* DATA TO EXAMINE *

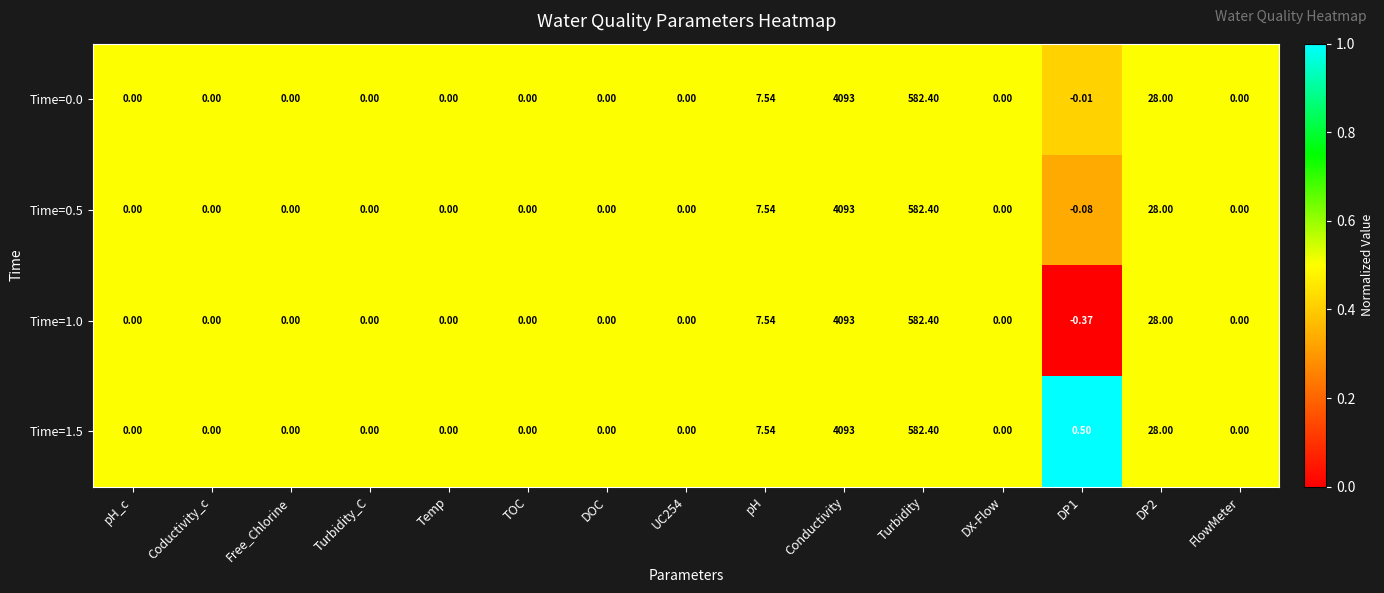

At which label is Time=0.0 closest to 2046?

Turbidity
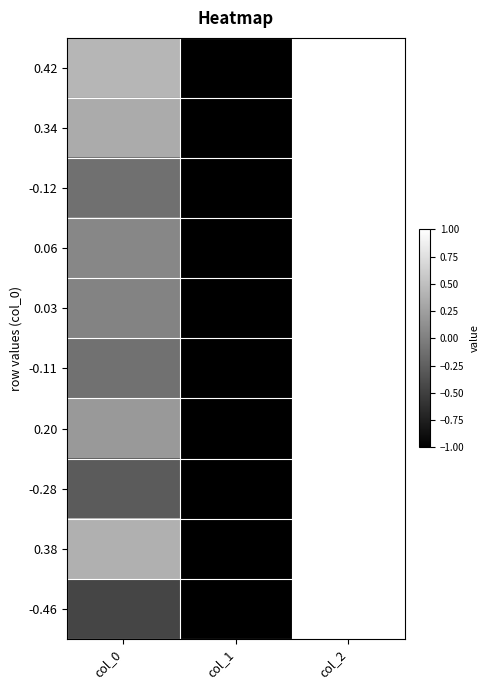

Reading left to right, extract all data points from this chart.

0.42: col_0=0.4	col_1=-1.0	col_2=1.0
0.34: col_0=0.3	col_1=-1.0	col_2=1.0
-0.12: col_0=-0.1	col_1=-1.0	col_2=1.0
0.06: col_0=0.1	col_1=-1.0	col_2=1.0
0.03: col_0=0.0	col_1=-1.0	col_2=1.0
-0.11: col_0=-0.1	col_1=-1.0	col_2=1.0
0.20: col_0=0.2	col_1=-1.0	col_2=1.0
-0.28: col_0=-0.3	col_1=-1.0	col_2=1.0
0.38: col_0=0.4	col_1=-1.0	col_2=1.0
-0.46: col_0=-0.5	col_1=-1.0	col_2=1.0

* TASK OBJECTIVE *
Write out all of the records above word for word, leaving out the pictures.

* TASK RESULT *
At which label is Time=0.0 closest to 2046?

Turbidity

Reading left to right, extract all data points from this chart.

0.42: col_0=0.4	col_1=-1.0	col_2=1.0
0.34: col_0=0.3	col_1=-1.0	col_2=1.0
-0.12: col_0=-0.1	col_1=-1.0	col_2=1.0
0.06: col_0=0.1	col_1=-1.0	col_2=1.0
0.03: col_0=0.0	col_1=-1.0	col_2=1.0
-0.11: col_0=-0.1	col_1=-1.0	col_2=1.0
0.20: col_0=0.2	col_1=-1.0	col_2=1.0
-0.28: col_0=-0.3	col_1=-1.0	col_2=1.0
0.38: col_0=0.4	col_1=-1.0	col_2=1.0
-0.46: col_0=-0.5	col_1=-1.0	col_2=1.0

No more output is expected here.